Sun and Air

It’s not often when you get the chance to say that you are writing from above the world. Here I am, two-thirds of the way form Paris to San Francisco and it seems like a good opportunity to say so should not be missed. Also, I feel that I should check in with myself before arriving to anther dimension, another world, another life. This time is not going to be easy. Thank god I’m sober, and well done me. I’m worried though that this will be a challenge to my sobriety. This place is so triggering. I’m worried about seeing my mother; she must look absolutely terrible. I know that being sober will actually help me tremendously in dealing with everything. I just need a few small wins and I will feel reassured in this.

In flight is always strange. With a changement d’heure of 9 hours, it’s completely disorienting. I slept four hours last night and about 20 minutes on the flight so I will arrive very tired, at a time that feels like 2 am. Disoriented, confused, and overwhelmed, and not sure whatever happens next. This will surely be another one of those times. My mothers situation has continued to deteriorate. The family elders aren’t who I wish they were, often complicating things rather than helping, and there is still estrangement in our family which is both terrible and sad. The only real difference now is me, and my sobriety. I can handle this. I might not even see mom until tomorrow, putting myself first and getting my rest so that I can handle it, all of it. 

On this flight I’ve watched Everything Everywhere All at Once, and now I’m watching and listening to David Byrne perform Once in A Lifetime. It occurs to me that these two works are very much the same, in a way. They are about the same thing – what does it all mean, if anything, and how are we suppose to make sense of it all? What is happening now is only happening because of a series of choices. At any time, any choice could have led to a thousand, infinite number of parallel lives. It’s all so arbitrary, isn’t it? Or perhaps there are there souls that follow us, intersect with us, in all of those possible lifetimes. Is it all meaningful and meaningless at the same time. Does anything really matter, and my God, how did I get here?

There is no sense to any of it, unless, until you see the divine randomness of it all. Is it all connected? Is it any less magnificent if it isn’t? Sometimes when I think about, and lately that is often, I ponder the idea of no God, no afterlife, and think, wow, that makes it even more amazing. If there is and was no divine intervention, this all just happened, this beautiful, crazy, random planet of human freaking beings, just all happened, after millions of years, to me this is even more astounding than the idea of God.

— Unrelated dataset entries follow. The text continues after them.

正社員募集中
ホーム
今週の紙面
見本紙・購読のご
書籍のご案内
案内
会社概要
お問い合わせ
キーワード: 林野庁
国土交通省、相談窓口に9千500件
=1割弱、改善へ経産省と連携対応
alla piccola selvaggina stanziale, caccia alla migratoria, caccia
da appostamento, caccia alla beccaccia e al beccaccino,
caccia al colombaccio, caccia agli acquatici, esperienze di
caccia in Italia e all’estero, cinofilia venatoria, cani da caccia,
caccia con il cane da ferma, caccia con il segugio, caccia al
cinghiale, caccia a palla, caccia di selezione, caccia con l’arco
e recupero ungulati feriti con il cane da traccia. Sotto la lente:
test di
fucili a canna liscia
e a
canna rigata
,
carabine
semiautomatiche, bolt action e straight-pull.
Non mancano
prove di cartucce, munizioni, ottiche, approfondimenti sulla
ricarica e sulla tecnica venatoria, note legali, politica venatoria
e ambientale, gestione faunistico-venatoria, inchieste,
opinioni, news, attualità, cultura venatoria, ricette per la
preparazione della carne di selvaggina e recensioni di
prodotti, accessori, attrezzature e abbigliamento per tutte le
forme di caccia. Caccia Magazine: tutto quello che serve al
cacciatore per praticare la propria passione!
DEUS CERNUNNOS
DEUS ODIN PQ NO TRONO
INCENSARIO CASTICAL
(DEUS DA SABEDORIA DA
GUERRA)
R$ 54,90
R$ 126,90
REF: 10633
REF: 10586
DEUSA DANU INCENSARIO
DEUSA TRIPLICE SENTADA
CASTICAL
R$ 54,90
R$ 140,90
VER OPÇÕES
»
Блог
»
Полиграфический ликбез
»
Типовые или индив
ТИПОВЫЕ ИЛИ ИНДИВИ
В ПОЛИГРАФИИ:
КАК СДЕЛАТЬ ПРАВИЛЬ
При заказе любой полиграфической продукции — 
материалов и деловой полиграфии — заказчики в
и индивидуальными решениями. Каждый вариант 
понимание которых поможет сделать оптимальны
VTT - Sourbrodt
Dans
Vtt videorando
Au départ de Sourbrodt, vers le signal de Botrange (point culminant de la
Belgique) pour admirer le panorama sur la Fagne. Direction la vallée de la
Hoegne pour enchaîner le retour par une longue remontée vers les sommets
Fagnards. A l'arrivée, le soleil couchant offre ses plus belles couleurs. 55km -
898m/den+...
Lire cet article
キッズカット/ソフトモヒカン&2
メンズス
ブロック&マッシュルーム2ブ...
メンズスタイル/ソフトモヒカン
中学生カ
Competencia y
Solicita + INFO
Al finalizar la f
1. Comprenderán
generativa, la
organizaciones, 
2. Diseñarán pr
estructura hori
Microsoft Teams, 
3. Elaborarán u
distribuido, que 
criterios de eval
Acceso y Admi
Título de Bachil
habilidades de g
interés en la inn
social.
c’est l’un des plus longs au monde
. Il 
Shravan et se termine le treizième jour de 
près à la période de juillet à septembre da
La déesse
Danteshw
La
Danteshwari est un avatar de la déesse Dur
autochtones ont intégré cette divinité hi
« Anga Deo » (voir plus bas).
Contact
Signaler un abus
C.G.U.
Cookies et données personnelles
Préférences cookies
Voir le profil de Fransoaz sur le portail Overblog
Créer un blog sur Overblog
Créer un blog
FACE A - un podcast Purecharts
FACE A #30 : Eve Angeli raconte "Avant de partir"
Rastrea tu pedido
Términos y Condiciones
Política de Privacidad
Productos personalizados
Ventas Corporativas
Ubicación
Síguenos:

Nothing really matters, and yet everything does. It’s us that decides. It’s us that can either embrace or reject the nearly Unbearable Lightness of Being in this dark, beautiful, terrible, magnificent world. It can be totally meaningless if we let it, yet even the most meaningless things can be infused with our own needs, emotions, wants, desires, and faith. For the weight of the beauty, intensity, mechanics of everyday moments – of delight, of loving, or simply of feeling alive and breathing the air, in the bright warm sun or in the pouring rain, or perhaps in bed, in the warm enveloping haziness between dream and awake – it is not heavy or hard, but the freest, lightest euphoria. Each little intimate connected moment is as simply astounding as any grand, planned production meant to impress, to create some sort of huge pronouncement. It is the former that makes up the ether of life. It is the aching guitar riff that reverberates in a minor key in a song played over and over to create the sense memory of a fleeting moment, then later an era, and finally a poignant part of the story arc of a lifetime, passed.

Everything is nothing but a black hole if we let it be – a nihilistic vortex of destruction, and why not? Why not choose that existence, so that nothing can ever mean anything, good or bad or anything at all. Why not destroy everything in your path out of the hatred you have in your heart, for yourself. For to do so is to lose out on everything, every feeling, every single human experience. We are made for beauty, for love, for connection. This is what it means to live, to risk the pain of losing everything by loving through, in spite of, our own vulnerability, to risk being hurt as to not miss out on the highest existence of love and connection, presence and awareness. Perhaps it is this bond of love and connection that enables us to exist forever, and everywhere, all at once. We must risk the pain of loss to love and live forever.

This is what I dream of as I try to sleep, miles above the earth. Trying to make sense of what happens when we die. Thinking of asking my mother if she will promise to haunt us. Hoping that the fantasies of film are true, and the gospels too.

And you may find yourself living in a shotgun shack
And you may find yourself in another part of the world
And you may find yourself behind the wheel of a large automobile
And you may find yourself in a beautiful house, with a beautiful wife
And you may ask yourself, “Well, how did I get here?”

Letting the days go by, let the water hold me down
Letting the days go by, water flowing underground
Into the blue again, after the money’s gone
Once in a lifetime, water flowing underground

You may ask yourself, “What is that beautiful house?”
You may ask yourself, “Where does that highway go to?”
And you may ask yourself, “Am I right, am I wrong?”
And you may say to yourself, “My God, what have I done?”